Горячие пальцы нежно, но властно дотронулись до моего подбородка, вынуждая приподнять лицо к нему. Незнакомец наклонился ближе, почти закрывая собой комнату и светлый прямоугольник окна. Я широко распахнула глаза – и утонула в его взгляде, голодном, темном.
Предвкушающем.
Подушечкой большого пальца он медленно провел по моим губам, и от этого прикосновений нежная кожа будто вспыхнула изнутри пожаром. Сладкая дрожь волной прошла от макушки до самых кончиков пальцев ног, вырвав из груди прерывистый вздох. Хотелось большего – более глубокого, более чувственного, чем простые прикосновения, – и незнакомец, словно почувствовав это, надавил чуть сильнее, заставляя разомкнуть губы. Я обхватила губами его палец, втянула в рот, прикусила зубами. Глухой хриплый стон отдался в низу живота жарким спазмом.
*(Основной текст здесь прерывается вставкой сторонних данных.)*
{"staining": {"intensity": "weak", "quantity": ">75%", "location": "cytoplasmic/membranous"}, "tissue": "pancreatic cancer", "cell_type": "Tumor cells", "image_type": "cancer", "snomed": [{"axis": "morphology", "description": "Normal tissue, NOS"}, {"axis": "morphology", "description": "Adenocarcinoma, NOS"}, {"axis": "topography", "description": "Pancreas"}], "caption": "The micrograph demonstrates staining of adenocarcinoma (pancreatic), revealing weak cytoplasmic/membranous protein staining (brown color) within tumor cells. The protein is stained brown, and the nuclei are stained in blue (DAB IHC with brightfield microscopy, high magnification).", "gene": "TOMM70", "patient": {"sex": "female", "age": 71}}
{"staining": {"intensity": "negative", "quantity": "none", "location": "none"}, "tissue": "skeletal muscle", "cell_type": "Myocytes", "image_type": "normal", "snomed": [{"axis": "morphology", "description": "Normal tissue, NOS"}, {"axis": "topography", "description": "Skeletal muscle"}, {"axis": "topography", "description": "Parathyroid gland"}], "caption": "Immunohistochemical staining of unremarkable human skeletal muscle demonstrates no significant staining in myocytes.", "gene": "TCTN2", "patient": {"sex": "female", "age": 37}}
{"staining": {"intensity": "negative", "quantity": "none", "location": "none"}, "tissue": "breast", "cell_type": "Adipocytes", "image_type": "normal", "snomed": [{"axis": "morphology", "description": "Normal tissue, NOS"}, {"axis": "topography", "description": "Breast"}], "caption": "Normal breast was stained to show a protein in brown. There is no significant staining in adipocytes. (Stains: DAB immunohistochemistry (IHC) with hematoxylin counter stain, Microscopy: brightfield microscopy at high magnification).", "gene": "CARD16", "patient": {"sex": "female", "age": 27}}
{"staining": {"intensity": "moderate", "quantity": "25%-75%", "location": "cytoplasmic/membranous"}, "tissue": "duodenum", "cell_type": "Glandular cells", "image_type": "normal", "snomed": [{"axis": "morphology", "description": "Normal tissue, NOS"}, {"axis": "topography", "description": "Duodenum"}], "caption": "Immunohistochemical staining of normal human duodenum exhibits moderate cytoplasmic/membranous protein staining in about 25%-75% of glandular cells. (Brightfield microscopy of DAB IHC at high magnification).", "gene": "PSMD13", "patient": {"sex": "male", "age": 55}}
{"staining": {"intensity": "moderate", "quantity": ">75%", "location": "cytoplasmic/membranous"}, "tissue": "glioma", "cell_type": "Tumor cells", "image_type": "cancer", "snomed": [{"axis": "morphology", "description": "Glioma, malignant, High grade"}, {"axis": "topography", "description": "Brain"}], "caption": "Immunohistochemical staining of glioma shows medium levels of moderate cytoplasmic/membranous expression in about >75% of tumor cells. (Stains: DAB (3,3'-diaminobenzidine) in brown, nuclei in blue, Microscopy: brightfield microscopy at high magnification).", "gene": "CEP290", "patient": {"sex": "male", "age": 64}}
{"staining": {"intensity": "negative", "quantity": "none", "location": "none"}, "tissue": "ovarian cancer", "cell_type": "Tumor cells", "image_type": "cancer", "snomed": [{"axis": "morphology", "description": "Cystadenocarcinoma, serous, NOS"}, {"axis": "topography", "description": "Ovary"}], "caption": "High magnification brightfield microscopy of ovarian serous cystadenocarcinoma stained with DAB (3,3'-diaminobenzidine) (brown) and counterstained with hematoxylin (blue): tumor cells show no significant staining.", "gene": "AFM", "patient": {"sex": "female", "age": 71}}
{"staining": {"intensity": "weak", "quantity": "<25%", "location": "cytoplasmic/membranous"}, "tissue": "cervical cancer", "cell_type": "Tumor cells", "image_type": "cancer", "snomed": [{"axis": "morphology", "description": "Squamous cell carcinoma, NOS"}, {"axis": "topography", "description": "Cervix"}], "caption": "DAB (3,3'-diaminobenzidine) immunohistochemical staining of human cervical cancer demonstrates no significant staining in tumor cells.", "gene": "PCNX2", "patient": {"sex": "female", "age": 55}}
Сильная ладонь мягко надавила на грудь, и я вдруг оказалась распростертой под ним, обнаженной, уязвимой, раскрытой. Одеяло исчезло, и ничего – совершенно ничего – больше не разделяло нас. Я чувствовала его, моего незнакомца, напряженного, сдержанного, но такого желанного.
Я хотела, нет, я отчаянно нуждалась в нем…
Прочитав мое желание, он опустился ко мне. Горячие пальцы скользнули вниз по моей шее, обрисовали контур выступающих ключиц. Едва ощутимо коснулись груди, заставив мое тело выгнуться дугой от наслаждения, двинулись ниже. Живот, бедра…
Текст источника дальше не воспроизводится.